Für alle Menschen, die arbeitslos oder in Kurzarbeit sind und somit Existenzängste haben, rückt das Thema Wohnwünsche situationsbedingt gerade in den Hintergrund. „Auf der anderen Seite sollten alle, die es sich leisten können, eine Investition ins Eigenheim überlegen“, rät Schaufler. „Stellt man die monatliche Miete der Kreditrate gegenüber und bedenkt dabei den Anlagewert bzw. die Wertsteigerung, ist eine detaillierte Betrachtung auf jeden Fall sinnvoll.“
Die aktuelle durchschnittliche Nettomiete einer frei finanziert errichteten Wohnung in Wien beträgt 12,66 Euro/m² (Quelle: Exploreal). Das macht bei einer Wohnungsgröße von 70m² 886 Euro monatliche Miete aus. Die Ratenrückzahlung für eine Finanzierung von 230.000 Euro auf 25 Jahre beträgt 931 Euro.
Vom Fremdwährungskredit zum Euro
Noch immer haben in Österreich laut OeNB private Haushalte Fremdwährungskredite mit einem Volumen von 11,2 Milliarden Euro. Zwar sank dieses Volumen 2020 um 15,5 Prozent oder 2,1 Milliarden, aber das Gesamtvolumen ist noch immer stattlich. Schaufler: „Wer jetzt noch Fremdwährungskredite hält, sollte die aktuell günstigen Zinskonditionen für eine Umschuldung nutzen.
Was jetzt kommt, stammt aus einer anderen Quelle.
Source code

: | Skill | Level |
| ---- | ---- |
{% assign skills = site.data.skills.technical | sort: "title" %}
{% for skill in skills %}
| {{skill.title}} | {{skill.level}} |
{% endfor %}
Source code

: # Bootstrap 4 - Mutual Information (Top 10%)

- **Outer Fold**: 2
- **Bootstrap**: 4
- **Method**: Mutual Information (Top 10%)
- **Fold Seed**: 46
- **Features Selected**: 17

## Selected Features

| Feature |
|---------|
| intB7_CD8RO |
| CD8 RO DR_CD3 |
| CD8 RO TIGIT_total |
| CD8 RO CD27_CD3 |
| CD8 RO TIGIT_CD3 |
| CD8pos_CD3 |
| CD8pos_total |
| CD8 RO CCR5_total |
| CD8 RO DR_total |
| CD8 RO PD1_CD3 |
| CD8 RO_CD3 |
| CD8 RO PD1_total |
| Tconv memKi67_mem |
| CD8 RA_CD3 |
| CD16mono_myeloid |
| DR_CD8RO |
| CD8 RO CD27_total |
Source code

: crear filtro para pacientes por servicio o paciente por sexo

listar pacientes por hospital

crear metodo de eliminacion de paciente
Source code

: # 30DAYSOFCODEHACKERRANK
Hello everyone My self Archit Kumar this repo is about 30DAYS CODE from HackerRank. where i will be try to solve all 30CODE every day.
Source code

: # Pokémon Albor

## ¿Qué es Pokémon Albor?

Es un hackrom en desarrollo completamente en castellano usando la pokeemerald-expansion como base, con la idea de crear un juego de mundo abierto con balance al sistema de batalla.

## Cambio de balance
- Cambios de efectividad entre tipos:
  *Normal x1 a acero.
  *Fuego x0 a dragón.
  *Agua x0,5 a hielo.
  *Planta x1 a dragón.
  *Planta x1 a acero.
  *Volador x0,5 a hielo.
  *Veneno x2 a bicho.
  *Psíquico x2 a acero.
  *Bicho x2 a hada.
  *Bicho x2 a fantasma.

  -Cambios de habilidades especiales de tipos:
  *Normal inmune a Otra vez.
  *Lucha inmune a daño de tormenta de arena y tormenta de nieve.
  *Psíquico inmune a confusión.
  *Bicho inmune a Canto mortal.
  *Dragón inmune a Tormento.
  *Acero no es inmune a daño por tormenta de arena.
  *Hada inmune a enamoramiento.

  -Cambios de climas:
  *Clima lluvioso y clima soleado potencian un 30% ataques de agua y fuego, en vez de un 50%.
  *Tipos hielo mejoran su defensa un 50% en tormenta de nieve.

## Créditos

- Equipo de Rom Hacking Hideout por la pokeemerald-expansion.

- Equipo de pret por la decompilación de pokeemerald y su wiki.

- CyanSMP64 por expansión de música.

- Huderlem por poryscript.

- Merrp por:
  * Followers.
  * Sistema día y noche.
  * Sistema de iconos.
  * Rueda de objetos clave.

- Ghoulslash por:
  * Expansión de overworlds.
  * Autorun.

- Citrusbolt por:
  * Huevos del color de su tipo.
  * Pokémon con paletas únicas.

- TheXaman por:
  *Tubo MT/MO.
Das verringert das Währungs- und Zinsrisiko, das in den nächsten Jahren wieder deutlich zunehmen wird.“
So bietet etwa die Erste Bank einen Wechsel von der Fremdwährung in einen Eurokredit mit entweder einer Fixzinslaufzeit bis zu einem Jahrzehnt für endfällige Finanzierungen oder 15 Jahre für tilgende Finanzierungen.
Wechselt man aus dem Schweizer Franken in den Euro, werden 0,25 Prozent p.a. auf den aktuellen Zinssatz aufgeschlagen. Beim JPY beträgt der neue Sollzinssatz 1 Prozent p.a. Für den Wechsel fallen keine Bearbeitungsgebühren an.